私は恋を知らない、はずだった
「そういえば、走ってくるついでに、プリン買ってきたんだ。メグ、悠斗、食べる?」
「「もちろん。」」
私と悠斗は、かなり食い気味に同時で答え、瑠斗兄は笑っていた。
悠斗が瑠斗兄を見ながら少しニヤつき、
「瑠斗兄、そういえばさ、一人暮らししないのー?実家だと、女連れ込めないよ?女連れ込みたいって思った時、どうしてんの?」
と聞いた。私もお母さんもいるんだけどな…。
そういう話は二人でしてほしいな…。
しかも朝から何を話して…。ま、いいか。
瑠斗兄の方を見ると、飲んでいたお茶を吹き出しそうになっていたところだった。
「それ、私も気になってたなー。
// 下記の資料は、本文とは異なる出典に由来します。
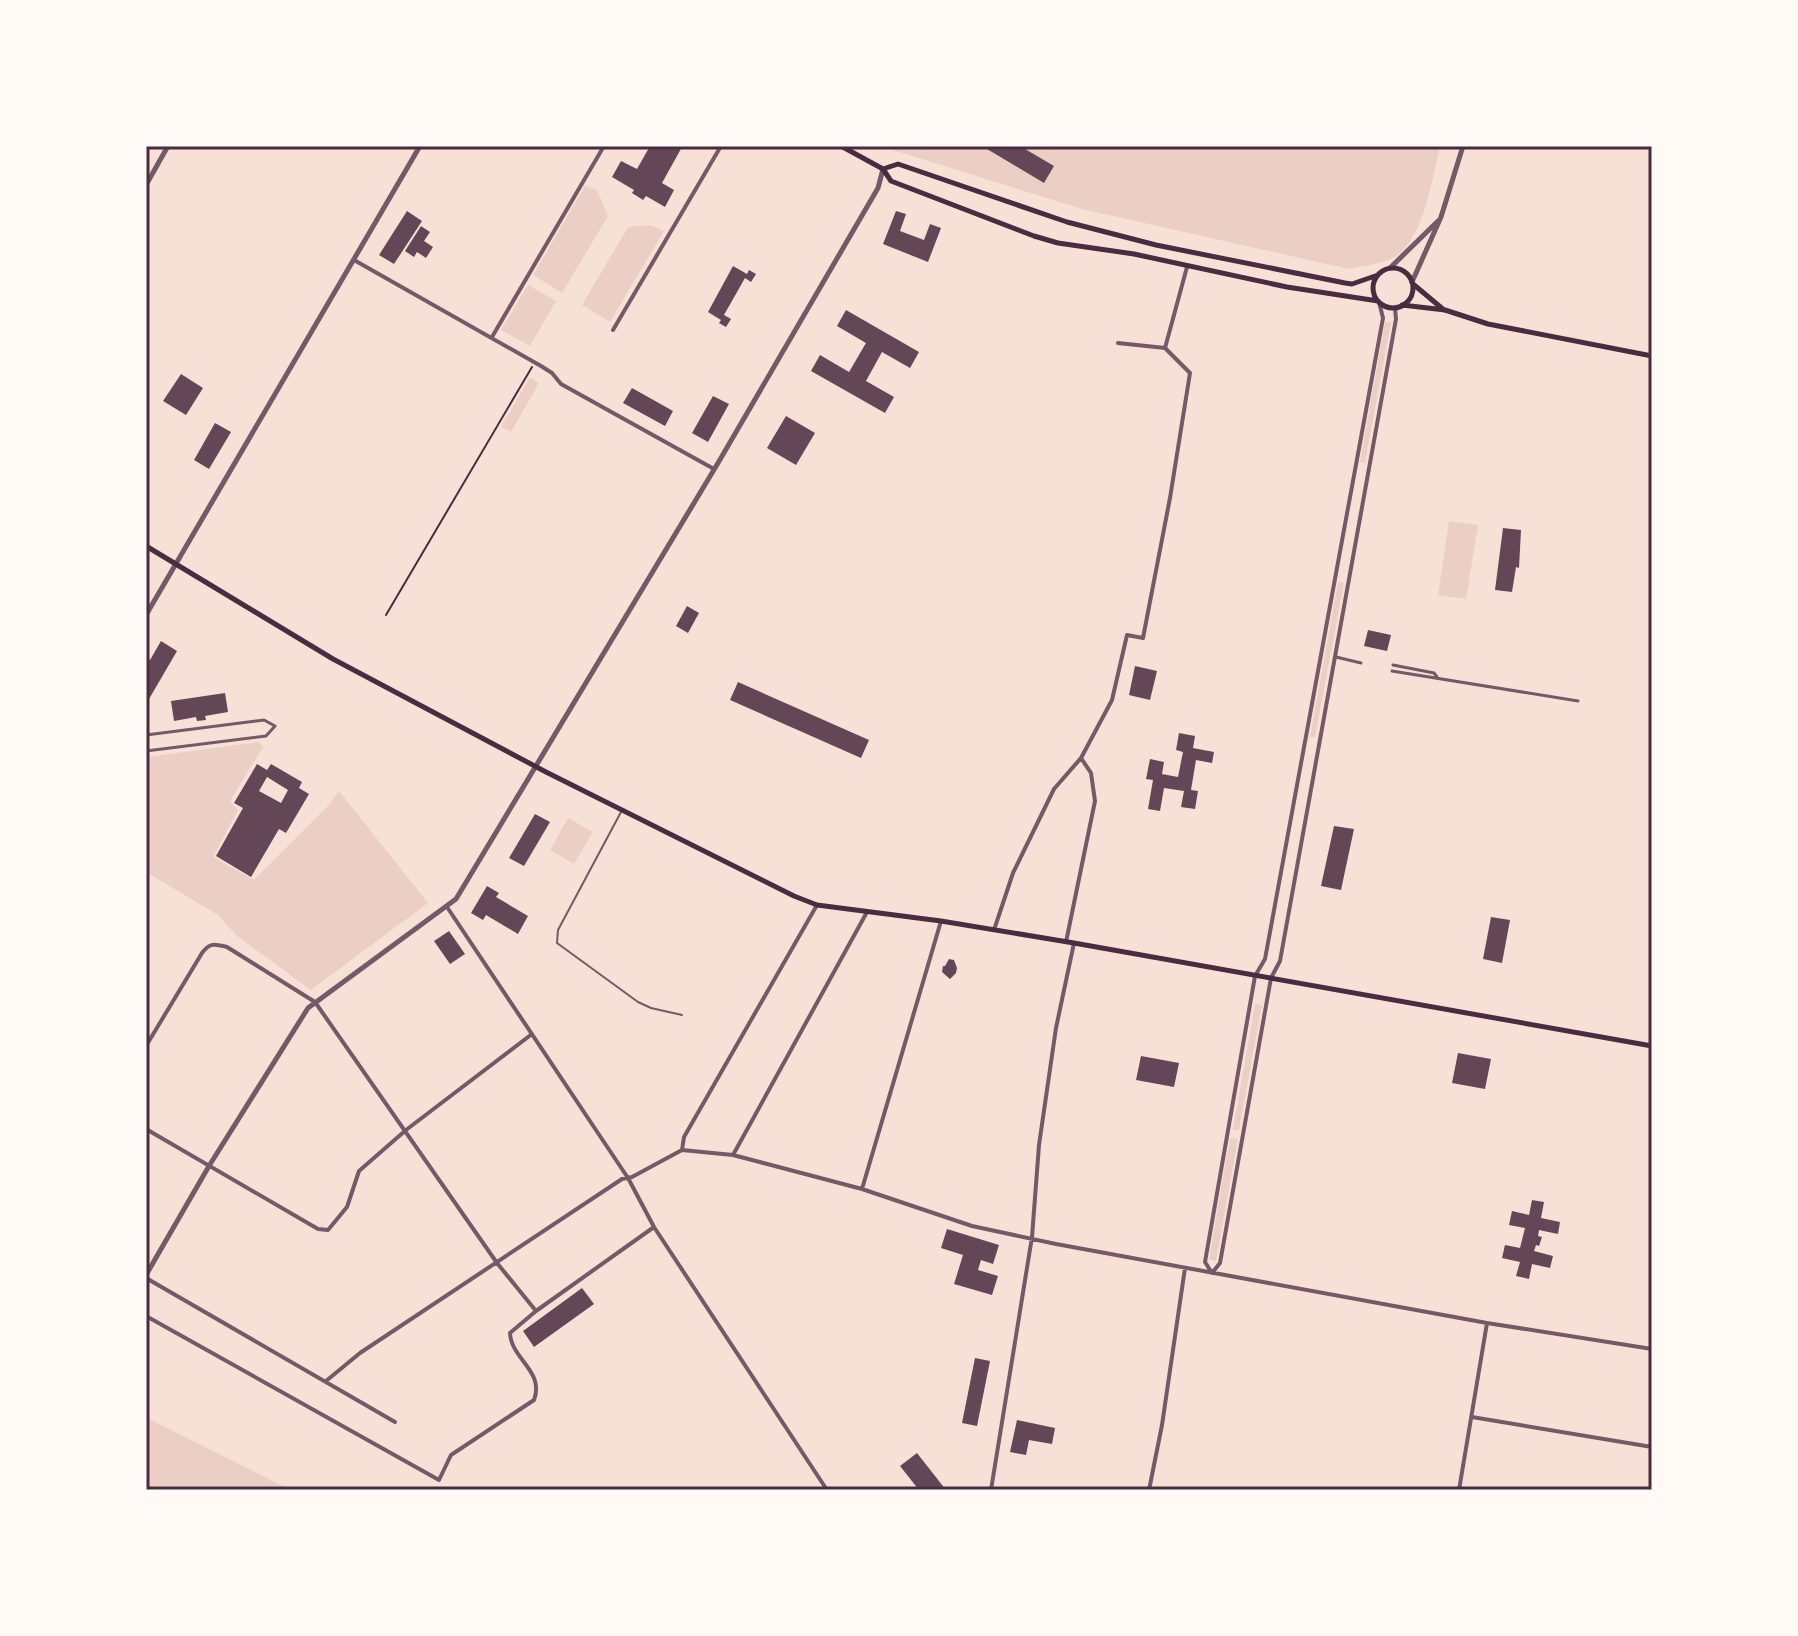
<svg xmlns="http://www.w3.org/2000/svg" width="1798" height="1636" font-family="Bitter,serif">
	<rect width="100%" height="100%" fill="#f7e1d7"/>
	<path fill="#ebcfc5" d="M880,146H1440C1432,179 1423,249 1386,261C1375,265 1361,266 1349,269L1082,209Z
		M585,186L597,190L608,216L562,293L533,275Z
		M650,225L664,231L610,322L582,305L628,227Z
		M528,285L556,301L530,346L501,330Z
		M1385,322H1391L1365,463L1360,462Z
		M530,377L539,383L511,432L501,427Z
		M1449,521L1478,525L1466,599L1438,595Z
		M1338,582L1344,583L1315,737H1310Z
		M259,742L263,747L230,801L238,810L213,857L254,880L327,807L339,791L428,903L311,990L237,936L218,915L146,872V757Z
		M568,818L593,832L574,864L550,850Z
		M1255,1004L1262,1005L1239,1130L1233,1129Z
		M1230,1138L1238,1139L1216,1261L1209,1259Z
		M147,1418L291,1490H146Z"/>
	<path fill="#644757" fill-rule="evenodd" d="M650,146L682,147L662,183L674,190L665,207L646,196L643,200L632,193L634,190L612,177L621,161L637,169Z
		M982,146H1020L1054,166L1044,183Z
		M407,211L422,221L394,264L379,255Z
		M896,211L906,214L900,231L924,240L930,224L941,228L928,262L883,244Z
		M421,226L430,232L424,241L433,247L426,258L417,252L414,257L405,251Z
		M733,266L747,274L749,270L756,274L751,282L745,278L724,315L731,319L726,327L719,323L721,320L708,312Z
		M846,310L919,352L910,368L882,352L866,381L894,397L885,413L811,371L820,355L849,372L866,343L837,326Z
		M181,374L203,388L186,415L163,401Z
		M632,388L673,411L665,426L623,403Z
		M713,396L729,404L708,442L692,433Z
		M786,416L815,433L796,465L767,448Z
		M215,423L231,432L209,469L194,460Z
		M1503,528L1521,530L1519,568L1516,567L1512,592L1495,590Z
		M687,606L699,613L688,633L676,626Z
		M1368,630L1391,635L1387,651L1364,646Z
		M161,641L177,651L149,699L146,697V657L150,660Z
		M1135,666L1157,671L1150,700L1129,695Z
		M738,682L869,740L861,758L730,700Z
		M225,693L228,712L205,716L206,720L197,721L196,717L174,721L171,701Z
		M1179,733L1195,736L1193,748L1214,752L1212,763L1196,760L1191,790L1198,791L1195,809L1181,807L1184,791L1164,788L1160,811L1148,809L1153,780L1146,779L1150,759L1164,762L1162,774L1178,777L1183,752L1176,750Z
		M257,764L267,770L271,764L302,782L299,788L309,794L286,833L279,829L251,877L216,856L243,808L234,803ZM267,777L288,790L281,803L259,791Z
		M535,814L550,822L524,866L509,858Z
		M1334,826L1354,829L1341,890L1321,886Z
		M487,886L499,893L496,897L528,916L518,934L486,915L483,920L471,913Z
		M1491,917L1510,920L1502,963L1483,959Z
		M449,931L465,954L450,964L434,941Z
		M949,959L954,960L957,968L956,973L950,979L942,972L943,966H945Z
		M1458,1053L1491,1059L1485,1089L1452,1083Z
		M1141,1056L1179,1063L1174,1087L1136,1080Z
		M1532,1200L1544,1202L1541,1218L1560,1222L1558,1234L1539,1230L1538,1236L1542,1237L1539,1246L1536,1245L1534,1251L1553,1256L1550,1268L1532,1264L1529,1279L1516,1276L1520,1262L1502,1258L1505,1245L1520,1248L1525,1228L1509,1225L1512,1211L1529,1215Z
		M947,1229L999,1245L993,1264L981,1260L978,1270L998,1276L992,1295L954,1284L963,1255L941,1248Z
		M582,1288L594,1304L534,1347L523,1331Z
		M975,1358L990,1361L977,1426L962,1423Z
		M1017,1420L1055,1428L1052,1444L1029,1440L1026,1455L1010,1452Z
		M917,1453L946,1490H919L900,1466Z"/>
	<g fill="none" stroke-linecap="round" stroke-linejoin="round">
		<path stroke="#4a2c40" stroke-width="2" d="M386,615L532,367"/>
		<path stroke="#755966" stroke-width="2" d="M621,812L558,930L557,943L638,1002L651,1008L682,1015"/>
		<path stroke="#755966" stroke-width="3" d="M1336,657L1361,663
			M1393,665L1434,673L1437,677
			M1392,671L1578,701
			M146,735L264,720L275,726L266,736L146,751"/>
		<path stroke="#755966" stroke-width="4" d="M354,260L541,366L552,373L561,384L714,469
			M613,330L721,146
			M492,337L604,146
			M1118,343L1165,348
			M447,907L628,1178L654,1227L827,1490
			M994,930L1013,873L1054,789L1081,758L1112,700L1127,635L1143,638L1170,498L1190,373L1165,348L1187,267
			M1066,942L1095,801L1091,773L1081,758
			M146,1046L202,953C210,942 215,944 227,947L315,1002L497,1263L536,1311
			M146,1129L318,1229L328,1230L347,1207L359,1171L406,1130L532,1034
			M682,1150L733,1155L862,1189L972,1226L1056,1244L1487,1323L1652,1349
			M733,1155L867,912
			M862,1189L941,921
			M1212,1273L1205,1262L1255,976L1265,959L1383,318L1379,302
			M1212,1273L1220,1263L1271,978L1280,961L1396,319L1395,308
			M146,1278L395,1422
			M146,1316L439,1480L451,1455L534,1400C545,1371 511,1359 510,1333L536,1311L654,1227
			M326,1381L360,1353L622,1179L632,1177L682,1150L684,1137L817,905
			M1472,1417L1652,1447
			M991,1490L1032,1237L1039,1145L1056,1028L1074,943
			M1149,1490L1162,1425L1185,1268
			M1459,1490L1487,1323"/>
		<path stroke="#755966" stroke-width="5" d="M146,185L168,146
			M1390,268L1438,221
			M1412,282L1441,217L1463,146
			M146,615L420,146
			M146,1275L209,1166L308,1008L456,899L718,463L878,188L883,169"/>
		<path stroke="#4a2c40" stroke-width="5" d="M841,146L883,169L891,181L1034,236L1058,243L1134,254L1287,287L1378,301
			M883,169L898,164L1067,222L1156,245L1345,283L1352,284L1378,275
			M1373 288a20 20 0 1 1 40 0a20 20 0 1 1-40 0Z
			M1413,284L1444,310
			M1402,305L1445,310L1488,324L1652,356
			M146,546L333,659L546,772L794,896L817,905L941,921L1074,943L1652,1046"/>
	</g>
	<rect width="1798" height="1636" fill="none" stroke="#fffaf5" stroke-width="296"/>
	<rect x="148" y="148" width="1502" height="1340" fill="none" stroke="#4a2c40" stroke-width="3"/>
</svg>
おうちでイチャイチャ〜とか女の子は好きだと思うよ!」
私がそう発言すると、お母さんも、悠斗も、瑠斗兄も、驚いたような顔で私を見ている。
「な、なに?」
「芽美って、恋愛興味あったの…?」
「メグ、彼氏でもできた…?」
「メグ姉、彼氏の家行ったことあるの?やば」
「彼氏いたことないけどね?」
「よかった、メグは彼氏なんて作らなくていいよ。お兄ちゃんと結婚しようね」
「はあ。もう家族と恋バナとかしたくない、やめよ!」
「ちょっと遅いけどお赤飯炊かなきゃ!今日の夕飯、お赤飯ね!一人娘が恋愛に興味を持ち始めた!」
「ねえ、メグ姉、男の家行ったの?ねえ。」
もう、家族の前でちょっとでも恋愛に繋がる話はしない。